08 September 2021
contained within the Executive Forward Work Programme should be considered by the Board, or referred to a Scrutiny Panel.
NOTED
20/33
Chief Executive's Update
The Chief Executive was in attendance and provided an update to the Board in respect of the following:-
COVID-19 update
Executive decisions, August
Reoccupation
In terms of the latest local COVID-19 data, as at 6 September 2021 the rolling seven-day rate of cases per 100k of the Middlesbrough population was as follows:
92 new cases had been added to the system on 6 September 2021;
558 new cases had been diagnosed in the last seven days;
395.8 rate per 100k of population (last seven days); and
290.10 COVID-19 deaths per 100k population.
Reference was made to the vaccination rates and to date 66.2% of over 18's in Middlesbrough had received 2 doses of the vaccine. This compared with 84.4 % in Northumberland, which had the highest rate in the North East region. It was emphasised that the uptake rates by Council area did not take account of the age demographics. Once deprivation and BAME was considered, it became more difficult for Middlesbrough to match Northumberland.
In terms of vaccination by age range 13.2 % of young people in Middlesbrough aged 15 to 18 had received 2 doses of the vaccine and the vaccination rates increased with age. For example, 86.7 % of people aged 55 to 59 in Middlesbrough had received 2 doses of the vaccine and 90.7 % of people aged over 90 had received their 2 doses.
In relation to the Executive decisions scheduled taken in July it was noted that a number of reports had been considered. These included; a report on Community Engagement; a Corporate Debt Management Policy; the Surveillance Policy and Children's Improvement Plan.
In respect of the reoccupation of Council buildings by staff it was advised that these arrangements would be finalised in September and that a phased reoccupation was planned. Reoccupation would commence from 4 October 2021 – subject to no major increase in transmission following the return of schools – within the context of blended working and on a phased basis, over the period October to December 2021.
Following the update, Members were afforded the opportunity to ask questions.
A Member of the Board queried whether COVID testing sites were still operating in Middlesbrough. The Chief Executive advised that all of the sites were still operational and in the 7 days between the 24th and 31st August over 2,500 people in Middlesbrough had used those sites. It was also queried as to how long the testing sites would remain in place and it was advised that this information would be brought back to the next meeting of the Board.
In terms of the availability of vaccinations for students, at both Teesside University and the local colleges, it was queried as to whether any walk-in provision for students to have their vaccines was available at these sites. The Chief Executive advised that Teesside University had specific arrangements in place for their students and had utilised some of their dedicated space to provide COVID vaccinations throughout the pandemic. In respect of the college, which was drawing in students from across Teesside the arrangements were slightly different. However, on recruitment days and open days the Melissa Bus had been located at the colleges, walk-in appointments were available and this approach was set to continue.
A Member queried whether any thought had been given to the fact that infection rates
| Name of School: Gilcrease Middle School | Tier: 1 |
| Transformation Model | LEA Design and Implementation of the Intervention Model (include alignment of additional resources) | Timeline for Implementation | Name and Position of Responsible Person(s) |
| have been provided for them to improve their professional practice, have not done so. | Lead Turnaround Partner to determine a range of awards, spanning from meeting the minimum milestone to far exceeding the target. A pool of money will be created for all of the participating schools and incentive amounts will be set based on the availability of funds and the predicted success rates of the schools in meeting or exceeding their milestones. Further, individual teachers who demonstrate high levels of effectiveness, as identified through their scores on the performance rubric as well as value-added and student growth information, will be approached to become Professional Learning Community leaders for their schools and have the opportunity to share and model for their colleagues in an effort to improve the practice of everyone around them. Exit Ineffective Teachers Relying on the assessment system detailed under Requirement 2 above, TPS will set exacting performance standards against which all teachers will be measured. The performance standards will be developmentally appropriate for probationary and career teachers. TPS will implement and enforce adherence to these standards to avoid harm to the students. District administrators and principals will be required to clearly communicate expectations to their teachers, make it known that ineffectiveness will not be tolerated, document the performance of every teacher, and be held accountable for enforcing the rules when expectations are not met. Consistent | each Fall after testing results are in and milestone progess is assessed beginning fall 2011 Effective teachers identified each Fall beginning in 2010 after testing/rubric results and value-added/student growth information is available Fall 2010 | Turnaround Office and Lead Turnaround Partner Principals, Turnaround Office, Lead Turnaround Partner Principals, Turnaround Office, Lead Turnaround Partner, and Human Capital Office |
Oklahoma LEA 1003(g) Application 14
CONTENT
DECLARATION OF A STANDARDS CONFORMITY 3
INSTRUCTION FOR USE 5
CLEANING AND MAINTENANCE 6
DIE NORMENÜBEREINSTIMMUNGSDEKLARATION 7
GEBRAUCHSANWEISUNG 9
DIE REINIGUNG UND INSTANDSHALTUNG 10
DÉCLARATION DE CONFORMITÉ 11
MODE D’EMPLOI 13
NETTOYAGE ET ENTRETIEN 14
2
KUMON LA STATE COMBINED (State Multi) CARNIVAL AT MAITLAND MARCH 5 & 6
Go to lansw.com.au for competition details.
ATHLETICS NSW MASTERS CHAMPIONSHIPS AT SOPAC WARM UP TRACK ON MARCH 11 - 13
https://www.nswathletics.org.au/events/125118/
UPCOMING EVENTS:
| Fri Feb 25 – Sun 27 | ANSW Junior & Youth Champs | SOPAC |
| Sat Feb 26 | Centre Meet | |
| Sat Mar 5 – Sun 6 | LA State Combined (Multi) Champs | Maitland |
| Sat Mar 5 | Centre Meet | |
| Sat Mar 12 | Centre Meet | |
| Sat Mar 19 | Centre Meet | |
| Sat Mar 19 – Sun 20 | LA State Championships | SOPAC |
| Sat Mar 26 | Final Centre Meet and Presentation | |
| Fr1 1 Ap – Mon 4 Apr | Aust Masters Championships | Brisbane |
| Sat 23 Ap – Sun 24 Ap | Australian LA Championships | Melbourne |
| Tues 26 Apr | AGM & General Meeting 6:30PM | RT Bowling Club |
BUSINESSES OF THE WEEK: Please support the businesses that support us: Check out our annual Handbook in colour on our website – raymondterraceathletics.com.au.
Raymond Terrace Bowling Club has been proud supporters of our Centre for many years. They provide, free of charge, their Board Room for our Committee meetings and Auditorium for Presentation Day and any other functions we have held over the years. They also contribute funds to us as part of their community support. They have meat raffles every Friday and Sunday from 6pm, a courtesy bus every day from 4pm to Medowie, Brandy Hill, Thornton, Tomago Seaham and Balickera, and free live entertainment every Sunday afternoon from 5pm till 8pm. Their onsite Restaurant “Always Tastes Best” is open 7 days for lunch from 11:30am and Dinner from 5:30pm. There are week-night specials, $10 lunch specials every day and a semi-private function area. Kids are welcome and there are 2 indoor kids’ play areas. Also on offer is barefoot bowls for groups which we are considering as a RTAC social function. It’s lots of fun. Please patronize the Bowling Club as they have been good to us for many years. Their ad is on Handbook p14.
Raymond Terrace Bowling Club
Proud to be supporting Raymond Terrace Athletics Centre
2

[DIRECTIONS] Retype all of the entries precisely as they are.

[OUTPUT FOR THIS TASK]
08 September 2021
contained within the Executive Forward Work Programme should be considered by the Board, or referred to a Scrutiny Panel.
NOTED
20/33
Chief Executive's Update
The Chief Executive was in attendance and provided an update to the Board in respect of the following:-
COVID-19 update
Executive decisions, August
Reoccupation
In terms of the latest local COVID-19 data, as at 6 September 2021 the rolling seven-day rate of cases per 100k of the Middlesbrough population was as follows:
92 new cases had been added to the system on 6 September 2021;
558 new cases had been diagnosed in the last seven days;
395.8 rate per 100k of population (last seven days); and
290.10 COVID-19 deaths per 100k population.
Reference was made to the vaccination rates and to date 66.2% of over 18's in Middlesbrough had received 2 doses of the vaccine. This compared with 84.4 % in Northumberland, which had the highest rate in the North East region. It was emphasised that the uptake rates by Council area did not take account of the age demographics. Once deprivation and BAME was considered, it became more difficult for Middlesbrough to match Northumberland.
In terms of vaccination by age range 13.2 % of young people in Middlesbrough aged 15 to 18 had received 2 doses of the vaccine and the vaccination rates increased with age. For example, 86.7 % of people aged 55 to 59 in Middlesbrough had received 2 doses of the vaccine and 90.7 % of people aged over 90 had received their 2 doses.
In relation to the Executive decisions scheduled taken in July it was noted that a number of reports had been considered. These included; a report on Community Engagement; a Corporate Debt Management Policy; the Surveillance Policy and Children's Improvement Plan.
In respect of the reoccupation of Council buildings by staff it was advised that these arrangements would be finalised in September and that a phased reoccupation was planned. Reoccupation would commence from 4 October 2021 – subject to no major increase in transmission following the return of schools – within the context of blended working and on a phased basis, over the period October to December 2021.
Following the update, Members were afforded the opportunity to ask questions.
A Member of the Board queried whether COVID testing sites were still operating in Middlesbrough. The Chief Executive advised that all of the sites were still operational and in the 7 days between the 24th and 31st August over 2,500 people in Middlesbrough had used those sites. It was also queried as to how long the testing sites would remain in place and it was advised that this information would be brought back to the next meeting of the Board.
In terms of the availability of vaccinations for students, at both Teesside University and the local colleges, it was queried as to whether any walk-in provision for students to have their vaccines was available at these sites. The Chief Executive advised that Teesside University had specific arrangements in place for their students and had utilised some of their dedicated space to provide COVID vaccinations throughout the pandemic. In respect of the college, which was drawing in students from across Teesside the arrangements were slightly different. However, on recruitment days and open days the Melissa Bus had been located at the colleges, walk-in appointments were available and this approach was set to continue.
A Member queried whether any thought had been given to the fact that infection rates
| Name of School: Gilcrease Middle School | Tier: 1 |
| Transformation Model | LEA Design and Implementation of the Intervention Model (include alignment of additional resources) | Timeline for Implementation | Name and Position of Responsible Person(s) |
| have been provided for them to improve their professional practice, have not done so. | Lead Turnaround Partner to determine a range of awards, spanning from meeting the minimum milestone to far exceeding the target. A pool of money will be created for all of the participating schools and incentive amounts will be set based on the availability of funds and the predicted success rates of the schools in meeting or exceeding their milestones. Further, individual teachers who demonstrate high levels of effectiveness, as identified through their scores on the performance rubric as well as value-added and student growth information, will be approached to become Professional Learning Community leaders for their schools and have the opportunity to share and model for their colleagues in an effort to improve the practice of everyone around them. Exit Ineffective Teachers Relying on the assessment system detailed under Requirement 2 above, TPS will set exacting performance standards against which all teachers will be measured. The performance standards will be developmentally appropriate for probationary and career teachers. TPS will implement and enforce adherence to these standards to avoid harm to the students. District administrators and principals will be required to clearly communicate expectations to their teachers, make it known that ineffectiveness will not be tolerated, document the performance of every teacher, and be held accountable for enforcing the rules when expectations are not met. Consistent | each Fall after testing results are in and milestone progess is assessed beginning fall 2011 Effective teachers identified each Fall beginning in 2010 after testing/rubric results and value-added/student growth information is available Fall 2010 | Turnaround Office and Lead Turnaround Partner Principals, Turnaround Office, Lead Turnaround Partner Principals, Turnaround Office, Lead Turnaround Partner, and Human Capital Office |
Oklahoma LEA 1003(g) Application 14
CONTENT
DECLARATION OF A STANDARDS CONFORMITY 3
INSTRUCTION FOR USE 5
CLEANING AND MAINTENANCE 6
DIE NORMENÜBEREINSTIMMUNGSDEKLARATION 7
GEBRAUCHSANWEISUNG 9
DIE REINIGUNG UND INSTANDSHALTUNG 10
DÉCLARATION DE CONFORMITÉ 11
MODE D’EMPLOI 13
NETTOYAGE ET ENTRETIEN 14
2
KUMON LA STATE COMBINED (State Multi) CARNIVAL AT MAITLAND MARCH 5 & 6
Go to lansw.com.au for competition details.
ATHLETICS NSW MASTERS CHAMPIONSHIPS AT SOPAC WARM UP TRACK ON MARCH 11 - 13
https://www.nswathletics.org.au/events/125118/
UPCOMING EVENTS:
| Fri Feb 25 – Sun 27 | ANSW Junior & Youth Champs | SOPAC |
| Sat Feb 26 | Centre Meet | |
| Sat Mar 5 – Sun 6 | LA State Combined (Multi) Champs | Maitland |
| Sat Mar 5 | Centre Meet | |
| Sat Mar 12 | Centre Meet | |
| Sat Mar 19 | Centre Meet | |
| Sat Mar 19 – Sun 20 | LA State Championships | SOPAC |
| Sat Mar 26 | Final Centre Meet and Presentation | |
| Fr1 1 Ap – Mon 4 Apr | Aust Masters Championships | Brisbane |
| Sat 23 Ap – Sun 24 Ap | Australian LA Championships | Melbourne |
| Tues 26 Apr | AGM & General Meeting 6:30PM | RT Bowling Club |
BUSINESSES OF THE WEEK: Please support the businesses that support us: Check out our annual Handbook in colour on our website – raymondterraceathletics.com.au.
Raymond Terrace Bowling Club has been proud supporters of our Centre for many years. They provide, free of charge, their Board Room for our Committee meetings and Auditorium for Presentation Day and any other functions we have held over the years. They also contribute funds to us as part of their community support. They have meat raffles every Friday and Sunday from 6pm, a courtesy bus every day from 4pm to Medowie, Brandy Hill, Thornton, Tomago Seaham and Balickera, and free live entertainment every Sunday afternoon from 5pm till 8pm. Their onsite Restaurant “Always Tastes Best” is open 7 days for lunch from 11:30am and Dinner from 5:30pm. There are week-night specials, $10 lunch specials every day and a semi-private function area. Kids are welcome and there are 2 indoor kids’ play areas. Also on offer is barefoot bowls for groups which we are considering as a RTAC social function. It’s lots of fun. Please patronize the Bowling Club as they have been good to us for many years. Their ad is on Handbook p14.
Raymond Terrace Bowling Club
Proud to be supporting Raymond Terrace Athletics Centre
2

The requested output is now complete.